▶ [Prompt]
Could you copy out, word for word, the part of the entries that opens with the line containing "Reading left to" and closes with the line containing "Which category has", including both of those lines? Leave the pictures out of your answer.

▶ [Data provided]

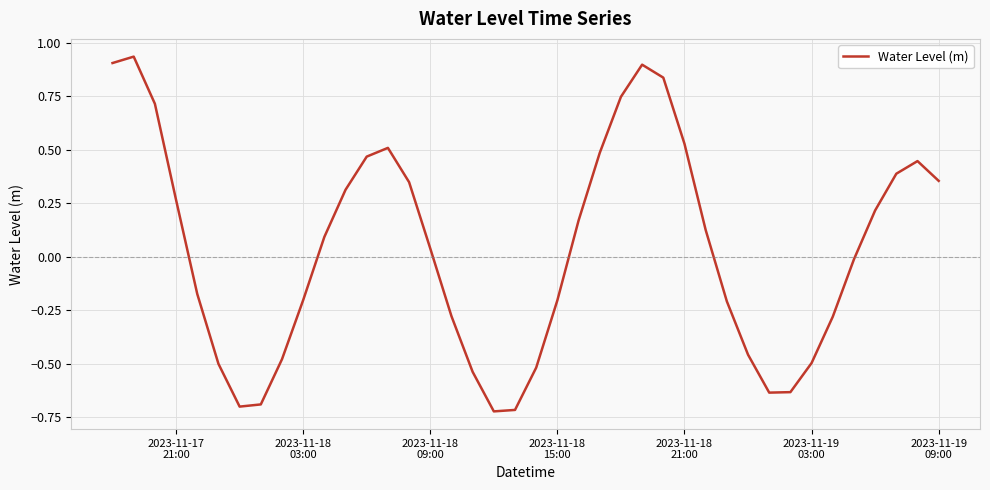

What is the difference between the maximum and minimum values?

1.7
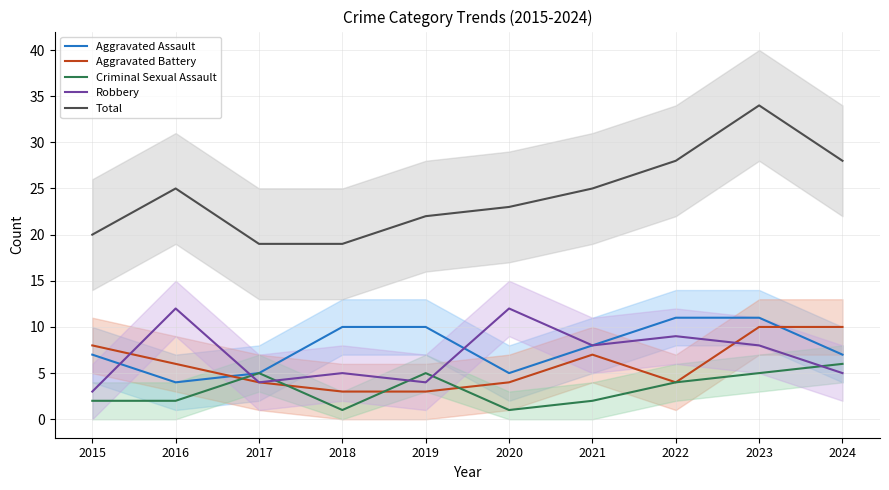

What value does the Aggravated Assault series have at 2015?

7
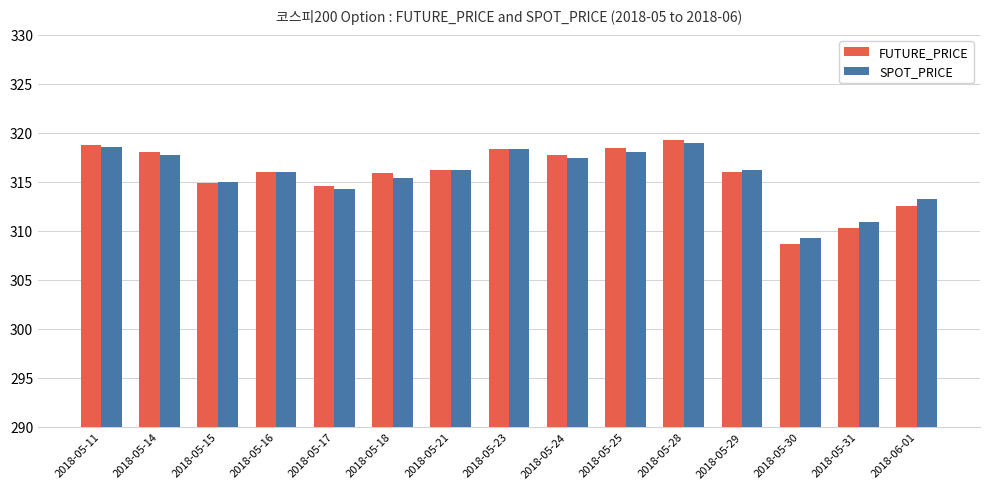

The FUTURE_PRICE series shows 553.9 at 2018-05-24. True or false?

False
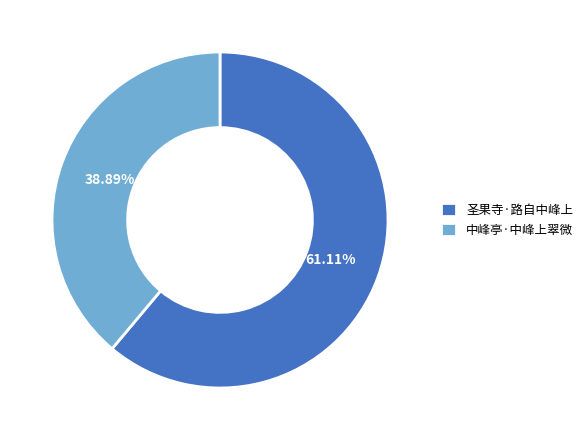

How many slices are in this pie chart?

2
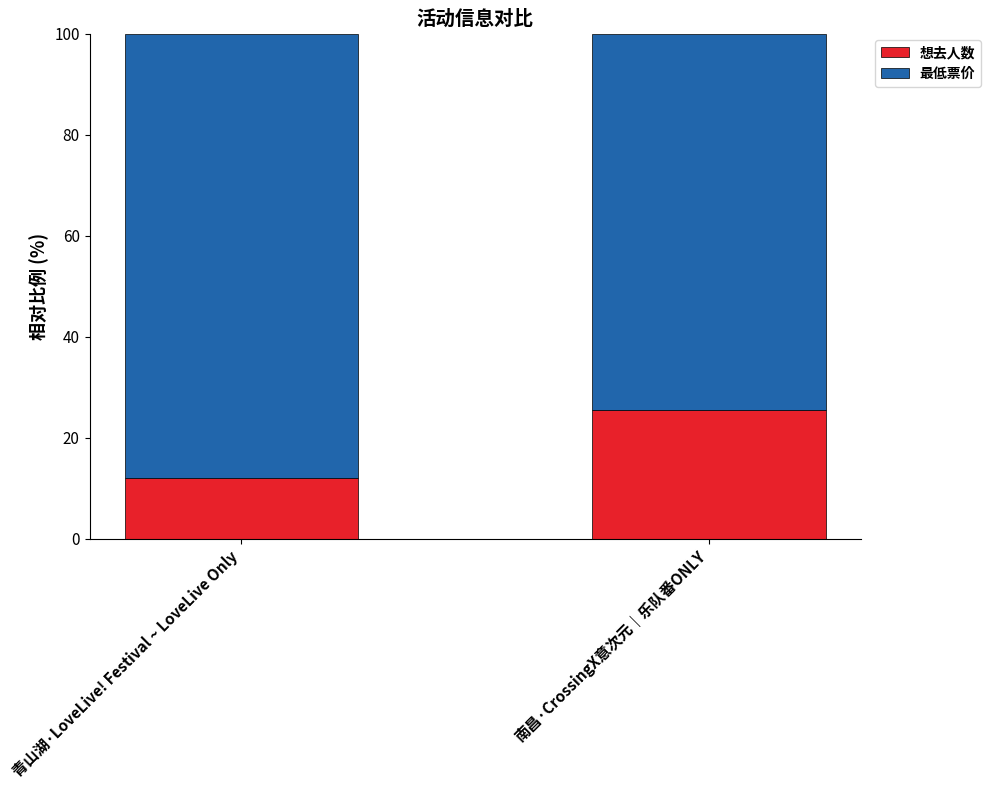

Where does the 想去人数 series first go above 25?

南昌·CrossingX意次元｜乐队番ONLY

...

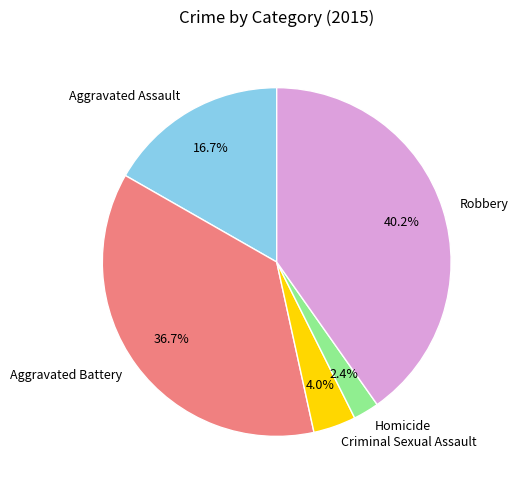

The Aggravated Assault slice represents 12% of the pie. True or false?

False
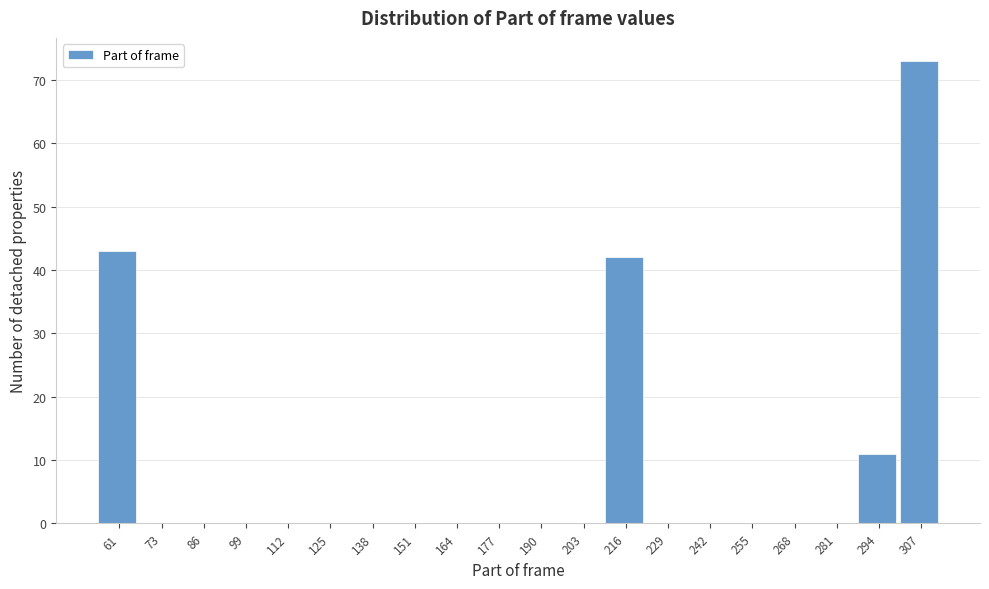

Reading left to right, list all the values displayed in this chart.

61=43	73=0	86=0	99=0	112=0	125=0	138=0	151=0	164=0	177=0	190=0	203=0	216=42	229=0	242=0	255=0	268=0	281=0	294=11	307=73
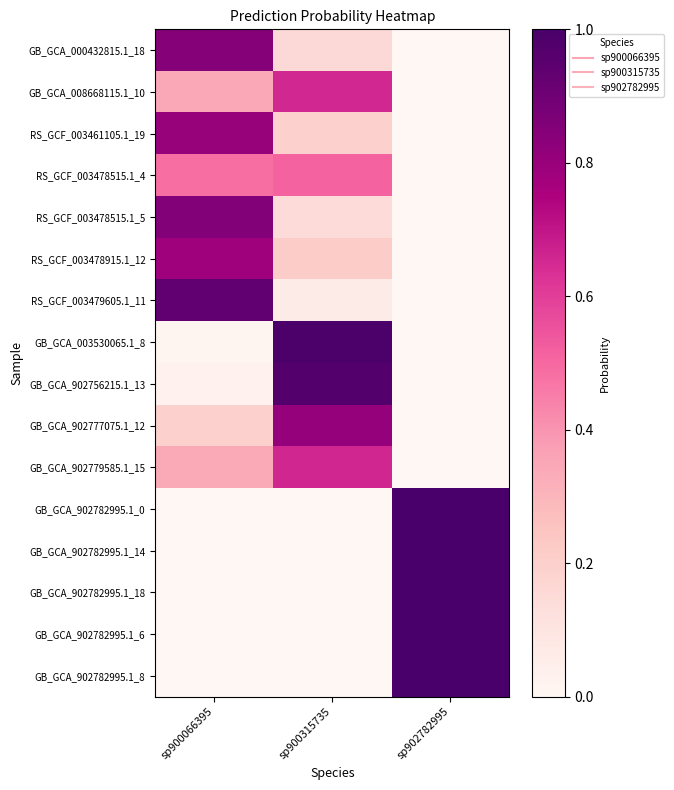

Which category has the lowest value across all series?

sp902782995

* * *

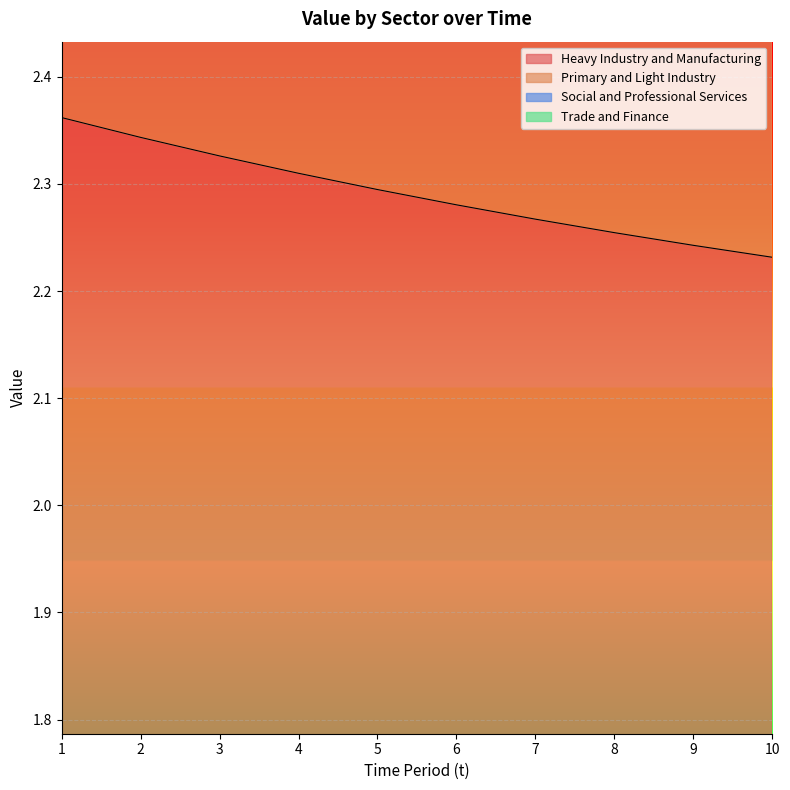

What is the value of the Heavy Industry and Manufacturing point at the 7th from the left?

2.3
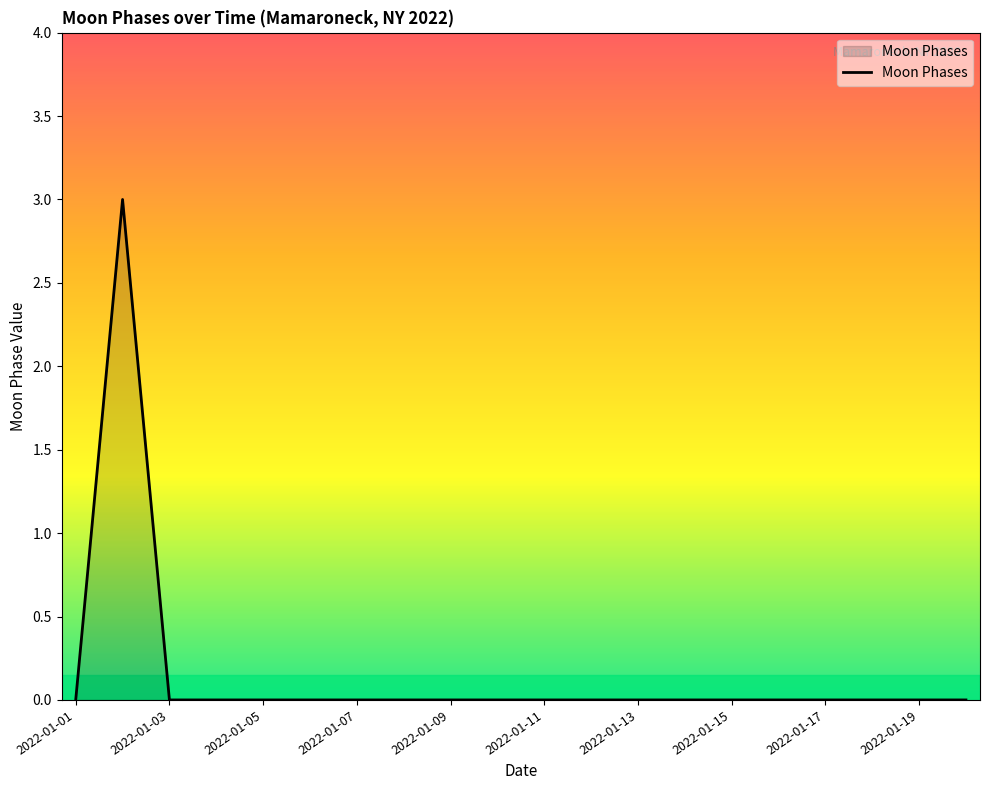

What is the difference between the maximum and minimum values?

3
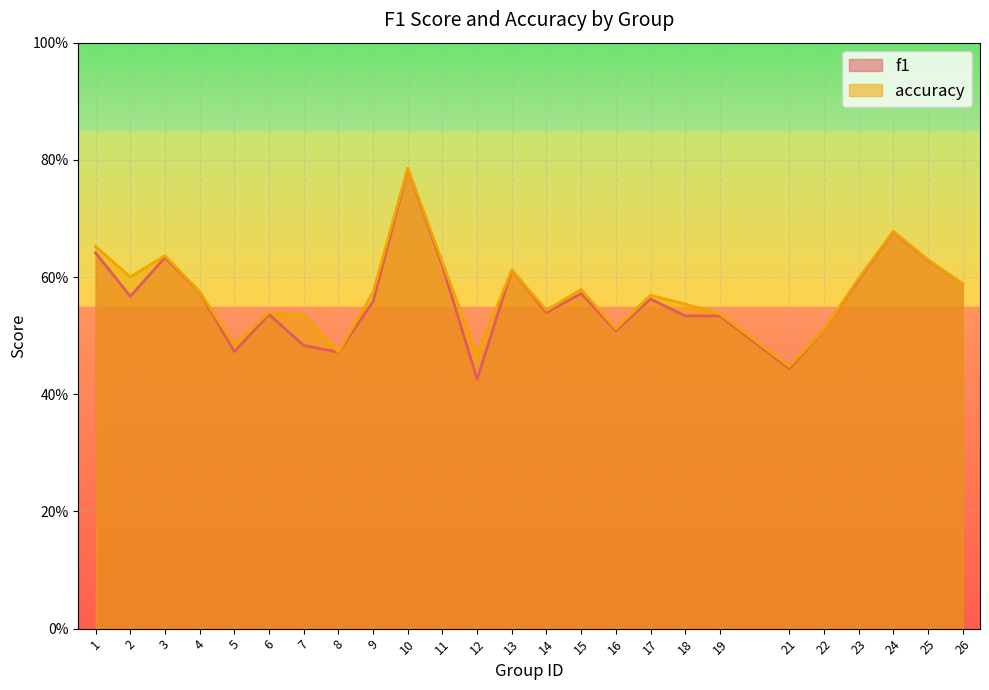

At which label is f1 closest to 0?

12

▶ [Task answer]
Reading left to right, list all the values displayed in this chart.

61=43	73=0	86=0	99=0	112=0	125=0	138=0	151=0	164=0	177=0	190=0	203=0	216=42	229=0	242=0	255=0	268=0	281=0	294=11	307=73

Which category has the lowest value across all series?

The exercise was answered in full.